旁边拄着拐杖的老媪也叹了口气:“我们靠山而活,不劳作就没收入。”
“我们呐,是穷苦命,不像贵人,是享福命。”
村民们纷纷道:
“是啊,我们一年到头,也挣不了贵人一天挣的钱。”
“日出而作,日落而息,还要期盼老天赏脸,不要闹天灾,否则地里庄稼都死了,全家就得饿肚子。”

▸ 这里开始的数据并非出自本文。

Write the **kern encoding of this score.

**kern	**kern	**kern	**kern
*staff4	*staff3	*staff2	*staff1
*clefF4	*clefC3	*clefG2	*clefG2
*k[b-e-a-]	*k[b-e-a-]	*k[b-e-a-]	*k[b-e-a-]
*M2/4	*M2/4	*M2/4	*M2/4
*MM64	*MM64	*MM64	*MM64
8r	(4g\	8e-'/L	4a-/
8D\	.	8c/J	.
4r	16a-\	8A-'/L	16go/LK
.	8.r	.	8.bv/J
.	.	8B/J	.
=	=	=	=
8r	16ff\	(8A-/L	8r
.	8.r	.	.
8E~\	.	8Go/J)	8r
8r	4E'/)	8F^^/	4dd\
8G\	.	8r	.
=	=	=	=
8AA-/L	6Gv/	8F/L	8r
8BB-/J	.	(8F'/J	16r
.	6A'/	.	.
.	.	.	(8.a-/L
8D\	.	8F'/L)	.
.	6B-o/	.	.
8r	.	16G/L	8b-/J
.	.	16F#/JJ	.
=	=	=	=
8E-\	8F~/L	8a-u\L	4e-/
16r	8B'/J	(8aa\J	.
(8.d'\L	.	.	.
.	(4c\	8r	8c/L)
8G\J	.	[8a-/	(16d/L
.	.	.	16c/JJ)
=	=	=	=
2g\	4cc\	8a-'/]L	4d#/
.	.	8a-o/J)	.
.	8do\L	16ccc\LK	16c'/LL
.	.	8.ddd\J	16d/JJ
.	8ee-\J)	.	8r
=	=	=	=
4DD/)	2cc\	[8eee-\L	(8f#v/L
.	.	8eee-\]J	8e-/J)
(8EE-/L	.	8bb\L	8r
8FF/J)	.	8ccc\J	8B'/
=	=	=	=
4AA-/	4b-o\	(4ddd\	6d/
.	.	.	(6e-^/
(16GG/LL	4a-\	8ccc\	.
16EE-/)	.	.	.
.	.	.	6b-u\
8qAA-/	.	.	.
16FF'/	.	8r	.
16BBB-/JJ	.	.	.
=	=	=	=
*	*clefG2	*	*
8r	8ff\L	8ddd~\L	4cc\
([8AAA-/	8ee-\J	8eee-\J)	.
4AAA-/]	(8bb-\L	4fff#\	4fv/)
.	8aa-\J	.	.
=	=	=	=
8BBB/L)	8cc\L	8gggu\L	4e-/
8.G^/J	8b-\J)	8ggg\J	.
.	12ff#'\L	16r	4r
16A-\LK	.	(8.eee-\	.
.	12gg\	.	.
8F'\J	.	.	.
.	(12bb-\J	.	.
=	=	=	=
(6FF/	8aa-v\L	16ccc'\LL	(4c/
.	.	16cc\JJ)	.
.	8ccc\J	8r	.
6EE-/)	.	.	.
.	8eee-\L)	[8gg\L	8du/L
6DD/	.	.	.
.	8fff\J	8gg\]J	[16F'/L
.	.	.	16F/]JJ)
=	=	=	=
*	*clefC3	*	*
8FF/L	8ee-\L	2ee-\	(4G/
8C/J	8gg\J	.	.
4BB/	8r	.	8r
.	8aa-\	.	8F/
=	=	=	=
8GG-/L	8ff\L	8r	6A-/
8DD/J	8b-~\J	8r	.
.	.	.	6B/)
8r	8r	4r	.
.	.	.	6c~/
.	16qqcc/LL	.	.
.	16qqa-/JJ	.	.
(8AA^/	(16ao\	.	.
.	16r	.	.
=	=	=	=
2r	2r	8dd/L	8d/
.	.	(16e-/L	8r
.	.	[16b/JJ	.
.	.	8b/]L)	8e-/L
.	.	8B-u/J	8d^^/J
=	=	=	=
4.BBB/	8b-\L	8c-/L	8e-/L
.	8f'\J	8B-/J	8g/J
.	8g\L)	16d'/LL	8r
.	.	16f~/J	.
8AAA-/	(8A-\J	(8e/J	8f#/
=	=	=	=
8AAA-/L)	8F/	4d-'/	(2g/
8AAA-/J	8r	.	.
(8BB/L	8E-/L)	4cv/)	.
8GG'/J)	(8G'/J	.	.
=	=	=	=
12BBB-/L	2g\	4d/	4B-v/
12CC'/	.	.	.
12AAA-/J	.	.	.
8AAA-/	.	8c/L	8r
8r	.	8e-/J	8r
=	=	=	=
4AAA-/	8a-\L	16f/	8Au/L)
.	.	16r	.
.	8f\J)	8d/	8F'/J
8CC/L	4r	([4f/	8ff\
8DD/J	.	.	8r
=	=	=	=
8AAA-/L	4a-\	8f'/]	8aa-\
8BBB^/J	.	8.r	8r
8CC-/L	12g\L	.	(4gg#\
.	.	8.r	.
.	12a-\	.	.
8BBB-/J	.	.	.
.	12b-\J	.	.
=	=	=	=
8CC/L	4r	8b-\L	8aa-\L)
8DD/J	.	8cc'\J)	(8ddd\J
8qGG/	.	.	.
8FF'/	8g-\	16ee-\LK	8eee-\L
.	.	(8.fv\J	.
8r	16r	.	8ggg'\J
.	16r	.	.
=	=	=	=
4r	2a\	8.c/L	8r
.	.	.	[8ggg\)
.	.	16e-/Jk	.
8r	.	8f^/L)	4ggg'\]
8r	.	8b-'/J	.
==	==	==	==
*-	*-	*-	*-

“一亩庄稼,从播种到收成,也卖不了几个钱,还被来观光的游客踩坏,老婆子跪下来求他们不要从庄稼地里走,他们不但不听,还嘲笑我们只是老农民,踩我们的庄稼还嫌脏了他们的鞋。”
“可怜我们庄稼汉,一年到头辛辛苦苦就种了那么点儿庄稼,却被人无情糟蹋,之后扔张红色的钞票下来,说是打赏给我们的小费,明明旁边就有路,偏要糟蹋我们的庄稼啊!”
“就是,我们村就因为临近那湖,游客多,他们为了超近路,把车停我们庄稼地,压着我们的庄稼,这两年来,不知毁了我们多少心血啊……”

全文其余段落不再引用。